Loco, al fin. (Homenaje a los locos del colectivo Ojalá y Las que nunca llegarán a nada)
Nuestro hombre había diseñado su propio escudo de armas, entre el inocente final de su infancia y sus primeras soberbias juveniles, como ensoñación resultante de leer de un tirón, sin respiro, la hermosa locura del glorioso caballero Don Quijote de la Mancha.
Colgado en la pared de su despacho, nuestro caballero siempre tuvo el púber escudo de armas que le había acompañado toda su vida, destacado así en importancia y valor a igual nivel que el más caro diploma de estudios o reconocimiento profesional. Se trataba, y él mismo llegó a reconocerlo, de un paralelismo difícil de justificar y defender, que más bien parecía una pueril exteriorización de su resistencia al paso del tiempo, de su negación al hecho indiscutible de haber dejado de ser inocente en casi todo, y, al fin y al cabo, de una inmadurez trabajadamente oculta tras la imagen de hombre formal, maduro, completado.
En el fondo quizá fue esa inmadurez de niño-infantil-joven-rebelde, larvada, latente y siempre activa aunque él mismo no hubiera sido capaz de percibirlo, de ponerle nombre, la que le había ido marcando las cicatrices emocionales que, a la larga y a cada uno a su manera, nos van haciendo por dentro. Quizá esa inmadurez, al igual que el preso graba obsesionado uno a uno los días de su reclusión ansioso por llegar al último, también fue marcándole a fuego por dentro, uno a uno, los sucesos, los momentos, las vivencias y las emociones que van definiendo una vida. Quizá esa inmadurez también sabía que la acumulación de lo grabado la haría libre cuando acabara por romper las costuras de su prisión.
Nuestro caballero acumuló de esta manera marcas amables de amistad, amor y triunfos que, con el paso del los años, fueron dejando paso a los desencantos y las frustraciones, hasta que fueron estas las que hundieron definitivamente el platillo de la balanza.
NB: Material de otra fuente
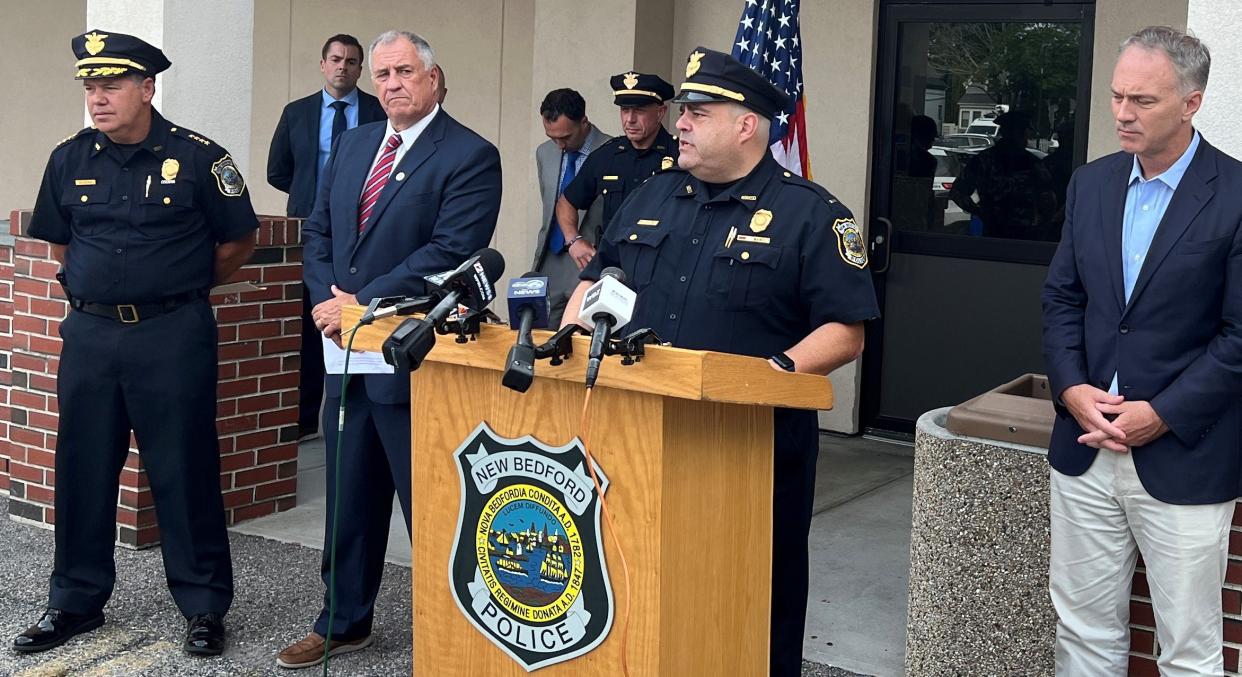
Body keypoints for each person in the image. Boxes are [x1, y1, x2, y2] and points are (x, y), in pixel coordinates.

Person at [561, 47, 878, 677]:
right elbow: (598, 283)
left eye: (698, 112)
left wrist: (769, 379)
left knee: (756, 594)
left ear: (746, 125)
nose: (679, 122)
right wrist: (567, 349)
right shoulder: (653, 195)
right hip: (639, 438)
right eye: (682, 111)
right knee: (641, 579)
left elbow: (845, 331)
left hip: (751, 448)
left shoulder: (810, 214)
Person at [15, 29, 258, 657]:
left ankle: (203, 606)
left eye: (112, 85)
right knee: (83, 468)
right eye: (91, 87)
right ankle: (74, 600)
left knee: (185, 468)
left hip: (172, 335)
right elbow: (61, 244)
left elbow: (237, 242)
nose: (98, 98)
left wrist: (174, 289)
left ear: (147, 88)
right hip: (91, 334)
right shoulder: (69, 158)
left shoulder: (202, 159)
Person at [278, 29, 502, 669]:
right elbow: (317, 229)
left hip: (412, 358)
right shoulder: (351, 145)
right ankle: (342, 620)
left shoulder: (469, 154)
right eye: (382, 74)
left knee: (430, 504)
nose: (391, 83)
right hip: (344, 350)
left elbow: (450, 251)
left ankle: (456, 634)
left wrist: (361, 302)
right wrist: (329, 300)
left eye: (404, 71)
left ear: (434, 77)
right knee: (348, 497)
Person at [1042, 26, 1242, 675]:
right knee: (1083, 629)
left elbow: (1239, 336)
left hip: (1184, 452)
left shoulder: (1235, 195)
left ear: (1191, 102)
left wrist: (1161, 412)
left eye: (1143, 100)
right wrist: (1072, 390)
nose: (1123, 113)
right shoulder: (1090, 185)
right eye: (1116, 96)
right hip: (1085, 446)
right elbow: (1062, 300)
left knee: (1186, 647)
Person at [267, 33, 385, 441]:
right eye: (336, 59)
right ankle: (303, 421)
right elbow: (277, 169)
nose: (343, 67)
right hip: (310, 227)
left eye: (352, 62)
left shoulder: (376, 111)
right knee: (309, 319)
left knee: (353, 308)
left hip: (361, 230)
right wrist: (313, 198)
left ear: (359, 69)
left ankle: (359, 409)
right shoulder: (297, 112)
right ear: (323, 64)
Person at [554, 72, 678, 272]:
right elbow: (566, 201)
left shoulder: (682, 157)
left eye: (639, 110)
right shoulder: (607, 156)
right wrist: (573, 240)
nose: (630, 119)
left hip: (663, 269)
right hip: (612, 268)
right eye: (625, 110)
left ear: (660, 112)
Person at [532, 88, 609, 324]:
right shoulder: (545, 152)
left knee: (575, 343)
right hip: (550, 259)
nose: (559, 145)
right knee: (537, 338)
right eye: (551, 136)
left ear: (584, 122)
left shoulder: (612, 151)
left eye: (565, 137)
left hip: (589, 260)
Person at [949, 110, 1057, 240]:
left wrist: (981, 212)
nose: (1025, 139)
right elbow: (1048, 201)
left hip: (1004, 234)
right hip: (1017, 235)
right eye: (1024, 134)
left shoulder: (984, 160)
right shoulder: (1032, 164)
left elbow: (958, 193)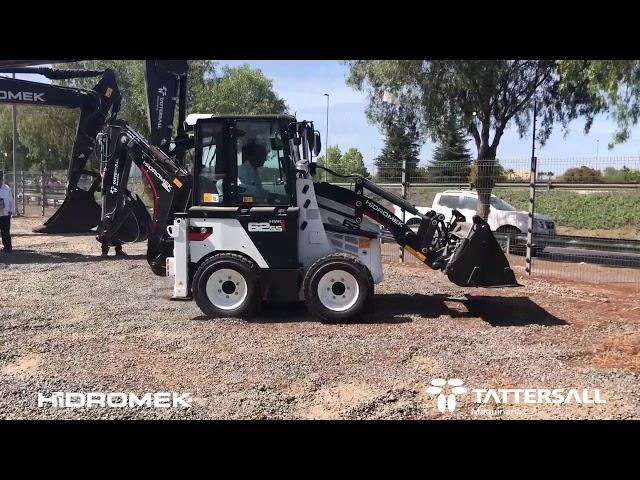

Acumuló nuestro caballero la pérdida de amistades, la conversión del amor en rutina, el olvido consciente de los ideales revolucionarios de la juventud, el descubrimiento amargo de que el trabajo había de dejado de ser realizador y nunca le había hecho libre, las mentiras sistemáticas de los políticos y los predicadores, la percepción de estar sometido a una justicia que sólo es ciega e inoperante con aquellos que tienen poder y dinero para pagar a los abogados que mantendrán sus mentiras hasta la prescripción de los tiempos, la inoperancia de unas ideologías pervertidas y retorcidas en sus argumentarios para hacerlas encajar en las carteras de los vendedores de humo, la amargura de ver como se iban perdiendo, democráticamente, todos los logros que se habían arrancado, incluso con sangre, a una dictadura.
Así, tras una vida políticamente correcta en la que no había conseguido nada verdaderamente propio y que le llenara, salvo cubrir el expediente: buen estudiante, buen marido, buen trabajador, buen padre... diole en sus primeros años de vejez, frisando los últimos cincuenta, por empezar a leer todos los libros que no había leído antes, aunque siempre pensó que debería hacerlo, muchos de ellos comprados y, desde ese mismo momento del arrebato, esperando colocados en orden en su balda.
Y por las mismas costuras por las que se escapaban su alma y su inmadurez, ocurrió que entraron con estrépito esas lecturas que, programadas según un caótico esquema que respondía a un canon personal derivado de la experiencia de toda una vida, la cual ahora se revelaba predispuesta e inevitablemente impelida a obrar en el límite de la extravagancia y la locura, le fueron secando el cerebro y afectándole al juicio.
Perdió el miedo, o la vergüenza de admitir tenerlo, y, sin dar parte a persona alguna de su intención y sin que nadie le viese, una mañana, antes del día, que era uno de los calurosos del mes de julio, se fue de casa en una única salida sin retorno, y, aunque nada hay que lo confirme, nadie duda que logró vivir cuerdo y morir loco.
Andrés Esteban, en Madrid, a 29 de abril de 2011.